Task requirements:
Pick out every line of the items below that contains the word "nearest" and copy each one in full. Match case exactly.

Provided information:
##########

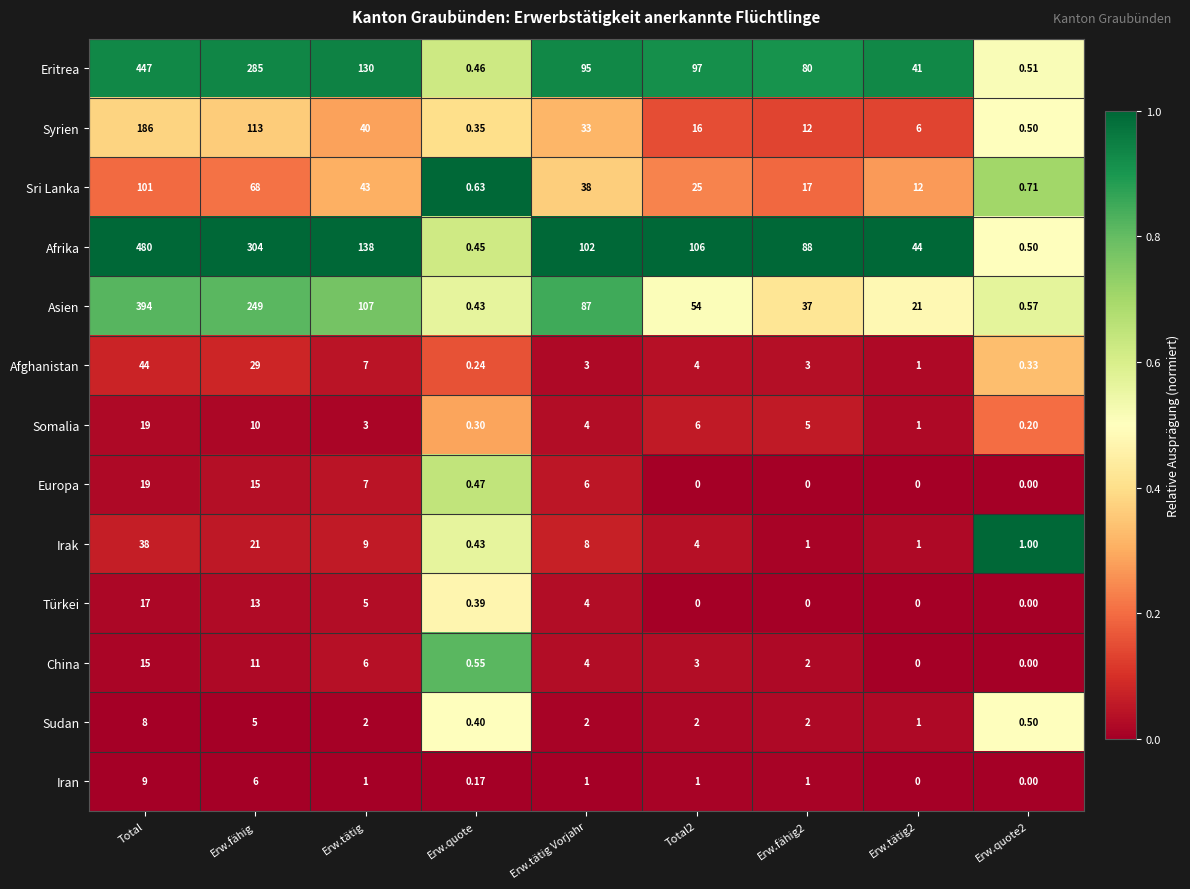

Where is Afghanistan nearest to the value 22?

Erw.fähig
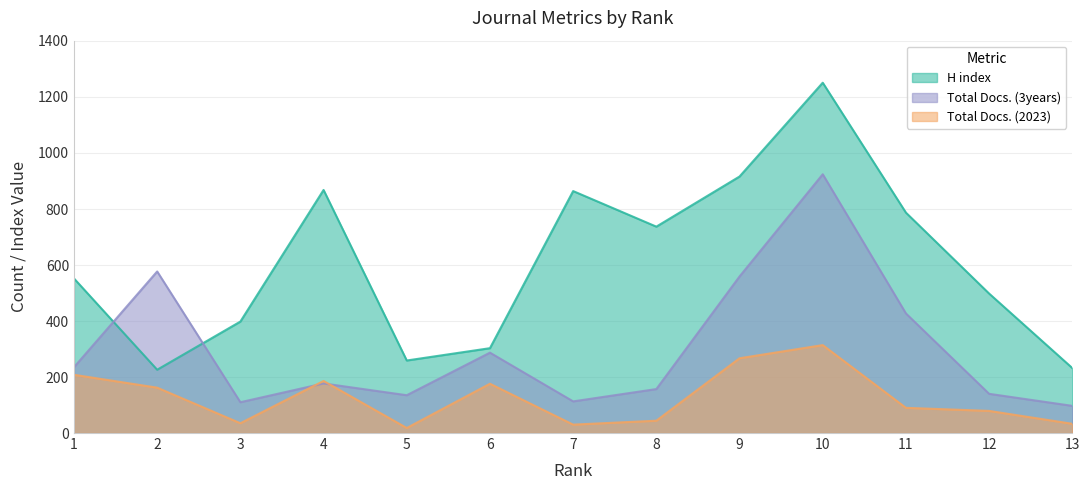

What is the difference between the maximum and minimum values in the H index series?

1025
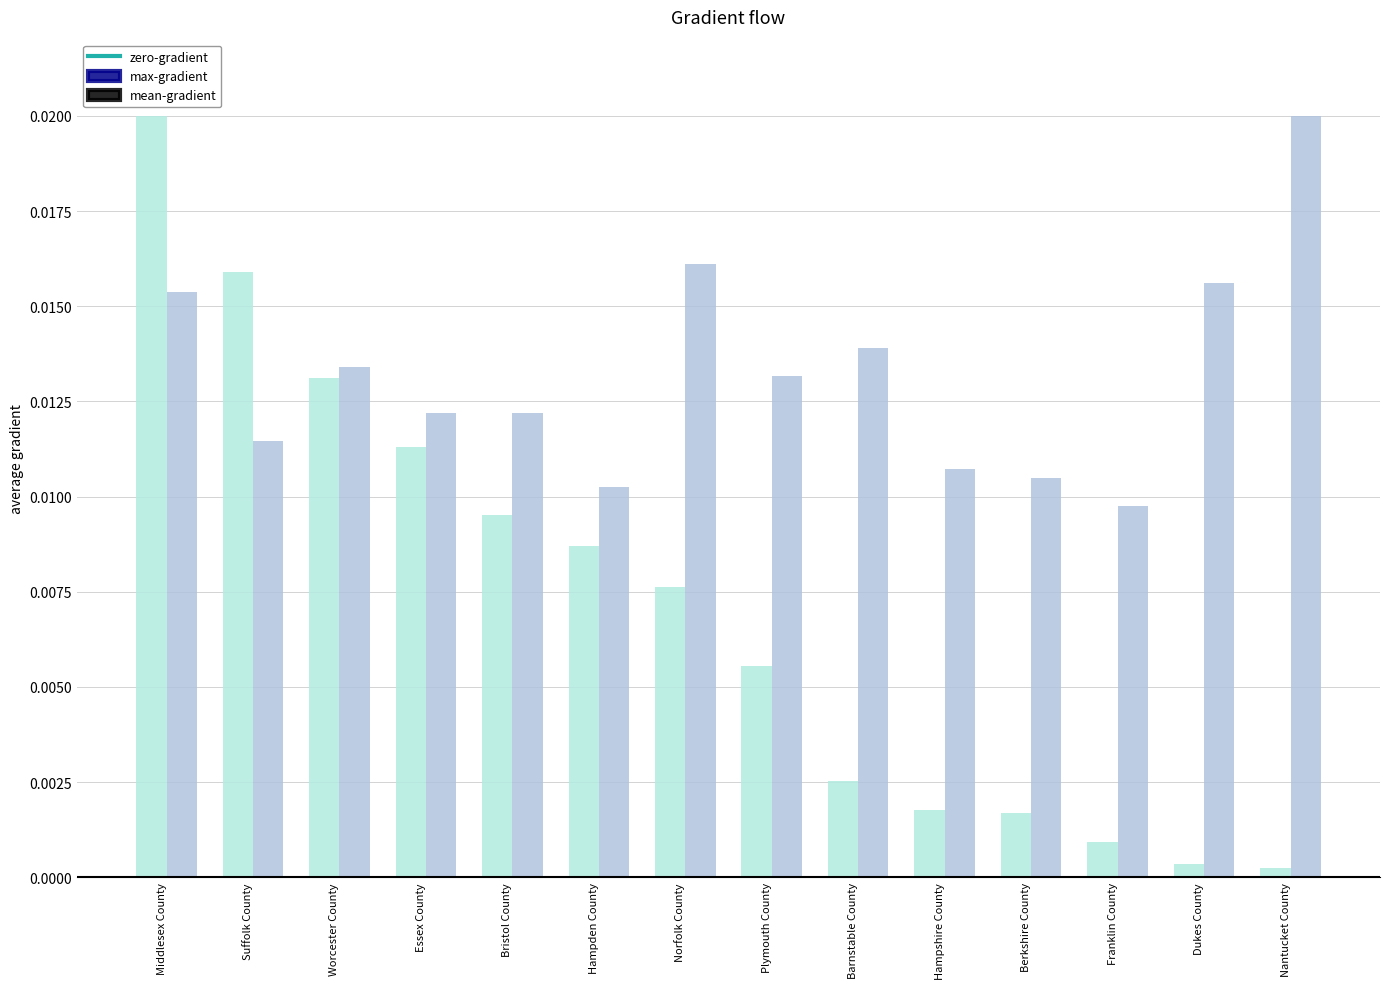

How many bars are there in each group?

2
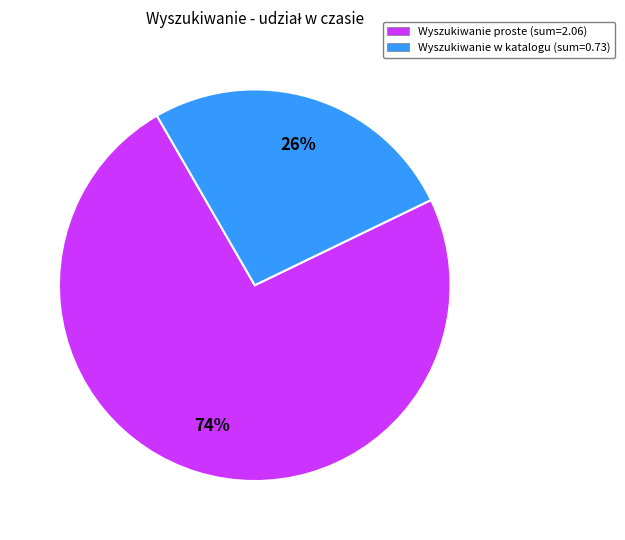

To the nearest percent, what is the combined percentage of Wyszukiwanie w katalogu (sum=0.73) and Wyszukiwanie proste (sum=2.06)?

100%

##########

Solution:
Where is Afghanistan nearest to the value 22?
To the nearest percent, what is the combined percentage of Wyszukiwanie w katalogu (sum=0.73) and Wyszukiwanie proste (sum=2.06)?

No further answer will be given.